Le scénario d'une présidence RN devient possible. Mais que celle-ci change réellement la donne pour tous ceux qui auront voté en ce sens reste improbable.
Un sondage récent laisse entendre que Marine Le Pen pourrait gravir en 2022 les marches de l'Élysée. Avec 55 % des intentions de vote contre 45, Macron a encore de la marge. Mais des vents de plus en plus furieux soufflent dans les voiles “populistes”, en France et ailleurs. Déjà ils le chahutent ; un mauvais coup du sort et ils peuvent l'emporter. Supposons que ce couple complice autant que rival soit en lice sur le paddock au second tour avec Marine Le Pen qui a compris qu'elle devra lors du débat rituel causer d'immigration, de sécurité, de fins de mois difficiles et de rien d'autre. Cocardisme protecteur contre mondialisme destructeur : la campagne se jouera sur cette thématique. La défaite de Macron reste improbable. Désormais, elle est possible. Imaginons la suite. Le dimanche soir, Marine Le Pen élue a le triomphe modeste. On signale des slogans “nauséabonds” du côté de Beaucaire ou de Bruay-en-Artois, du genre “la France aux Français”. Rien de plus. Le lundi, les médias se répandent sur la “peste brune” propagée par la “bête immonde”, le Cac 40 décroche et du fric passe en douce la frontière, comme en 1981, quand Mitterrand a battu Giscard. Le mardi, on s'étonne : aucune horde casquée et bottée ne déferle sur Paris. Nous aurait-on enfumés, se demande-t-on au bistrot et au boulot ? Le mercredi, le secrétaire général de l'Élysée, aussi énarque que ses prédécesseurs, annonce un gouvernement de transition. La présidence a voulu qu'il soit fade et incolore. Il y a des précédents. La haute fonction publique gère les affaires courantes en attendant les législatives.
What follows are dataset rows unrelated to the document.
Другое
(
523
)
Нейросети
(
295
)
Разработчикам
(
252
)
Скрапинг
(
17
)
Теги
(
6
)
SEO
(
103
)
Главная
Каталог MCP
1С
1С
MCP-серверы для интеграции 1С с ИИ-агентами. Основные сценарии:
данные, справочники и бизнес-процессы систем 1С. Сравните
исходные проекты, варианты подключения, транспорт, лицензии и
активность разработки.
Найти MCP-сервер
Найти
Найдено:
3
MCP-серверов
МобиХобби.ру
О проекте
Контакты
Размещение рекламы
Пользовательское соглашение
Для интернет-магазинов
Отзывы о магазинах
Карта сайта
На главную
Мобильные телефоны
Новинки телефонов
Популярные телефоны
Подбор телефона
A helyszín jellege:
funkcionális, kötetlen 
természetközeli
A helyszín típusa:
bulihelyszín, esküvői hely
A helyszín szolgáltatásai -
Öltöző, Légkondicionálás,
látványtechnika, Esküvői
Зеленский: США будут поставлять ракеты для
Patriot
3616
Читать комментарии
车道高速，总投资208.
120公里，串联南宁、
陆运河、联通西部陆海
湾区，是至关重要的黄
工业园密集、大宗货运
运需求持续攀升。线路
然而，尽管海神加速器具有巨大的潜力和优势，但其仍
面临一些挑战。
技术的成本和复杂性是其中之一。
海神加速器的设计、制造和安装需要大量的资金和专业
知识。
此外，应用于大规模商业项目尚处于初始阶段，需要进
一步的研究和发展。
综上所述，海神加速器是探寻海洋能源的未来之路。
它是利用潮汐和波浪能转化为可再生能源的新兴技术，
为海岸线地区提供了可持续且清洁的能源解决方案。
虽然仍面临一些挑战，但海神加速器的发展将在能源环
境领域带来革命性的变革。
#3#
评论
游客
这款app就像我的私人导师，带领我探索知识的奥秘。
Nous y voici. Cent cinquante candidats du RN se font élire sur la lancée de la présidentielle. L'hypothèse d'une majorité bleu marine est exclue car entre-temps un “sursaut républicain” aura été dûment orchestré par un sérail tétanisé, avec la complicité du Medef. Les patrons ont besoin d'immigrés pour contenir les salaires, et plus ils viennent de pays misérables, moins ils sont exigeants. La présidente a beau se précipiter à Bruxelles pour rassurer Mmes Lagarde et von der Leyen, les européistes s'alarment. Leurs experts prédisent des calamités de tous ordres. Refrain usé, qui tombe à plat. Dans un climat d'invectives assorties peut-être de quelques horions, les nouveaux députés prennent place dans l'hémicycle. Une escouade de droitiers modérés, une autre de sociaux-démocrates. Quelques écolos, quelques insoumis, quelques survivants d'En marche ! ayant renoué hâtivement avec leur fond de sauce socialo. Ou libéral. Ça donne une macédoine avec laquelle la présidente peine à concocter une mayonnaise assez comestible pour proposer, au mieux, une “majorité d'idées” anodine !
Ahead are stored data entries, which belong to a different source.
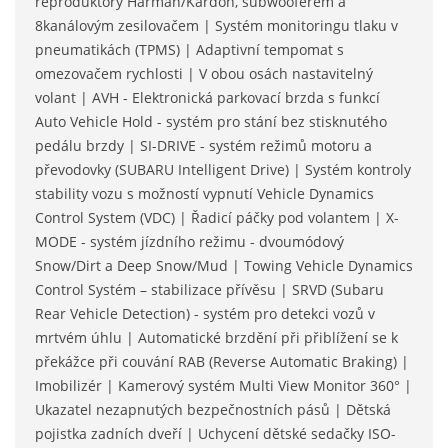
reproduktory Harman/Kardon, subwooferem a
8kanálovým zesilovačem | Systém monitoringu tlaku v
pneumatikách (TPMS) | Adaptivní tempomat s
omezovačem rychlosti | V obou osách nastavitelný
volant | AVH - Elektronická parkovací brzda s funkcí
Auto Vehicle Hold - systém pro stání bez stisknutého
pedálu brzdy | SI-DRIVE - systém režimů motoru a
převodovky (SUBARU Intelligent Drive) | Systém kontroly
stability vozu s možností vypnutí Vehicle Dynamics
Control System (VDC) | Řadicí páčky pod volantem | X-
MODE - systém jízdního režimu - dvoumódový
Snow/Dirt a Deep Snow/Mud | Towing Vehicle Dynamics
Control Systém – stabilizace přívěsu | SRVD (Subaru
Rear Vehicle Detection) - systém pro detekci vozů v
mrtvém úhlu | Automatické brzdění při přiblížení se k
překážce při couvání RAB (Reverse Automatic Braking) |
Imobilizér | Kamerový systém Multi View Monitor 360° |
Ukazatel nezapnutých bezpečnostních pásů | Dětská
pojistka zadních dveří | Uchycení dětské sedačky ISO-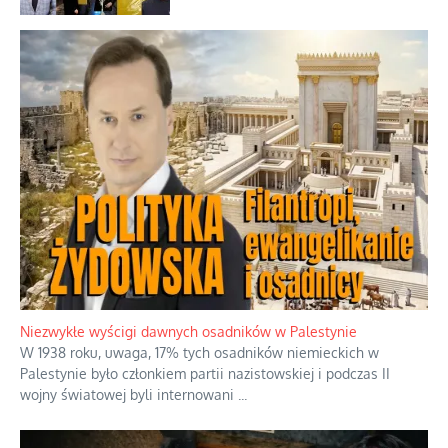
Niezwykłe wyścigi dawnych osadników w Palestynie
W 1938 roku, uwaga, 17% tych osadników niemieckich w
Palestynie było członkiem partii nazistowskiej i podczas II
wojny światowej byli internowani
...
Résultat de l'imbroglio : il ne se passe rien. Or les gens de peu ont voté Le Pen en espérant qu'il se passerait enfin quelque chose. Ils seront les premiers floués. Leur vote était un exutoire - une catharsis somme toute démocratique qui les maintenait dans les clous comme jadis le vote communiste. Boulots précaires et mal payés, zones suburbaines (ou rurbaines) inhospitalières, sentiment d'exil intérieur (les “territoires”), de dépossession (les flux migratoires) et d'insécurité : ils cumulent toutes les raisons d'avoir la rage au ventre. Imaginons leur exaspération en assistant à un spectacle bien connu des historiens de la IVe République dans sa phase d'agonie : Marine Le Pen, leur porte-étendard, recevant en son palais des politiciens apeurés pour leur proposer Matignon, essuyant leur refus, nommant de guerre lasse un Premier ministre “technicien” dont le gouvernement fantoche explosera au premier avant-projet de loi. Le scénario probable n'est pas du tout l'instauration à la cravache d'un quelconque dérivé du péronisme comme on feint de le croire. Marine Le Pen n'en a pas le goût et n'en aurait pas les moyens. C'est plutôt un remake hors saison de la mauvaise tambouille “républicaine” vomie par l'opinion, quand, en 1957 et 1958, les paras de Salan préméditaient un coup d'État. De Gaulle sut les remettre au pas. Le risque ce coup-ci ne viendra pas d'un galonné, l'armée est légaliste et le restera. Il viendra de la rue et si ça flambe, de Gaulle ne sera pas là pour sauver les meubles.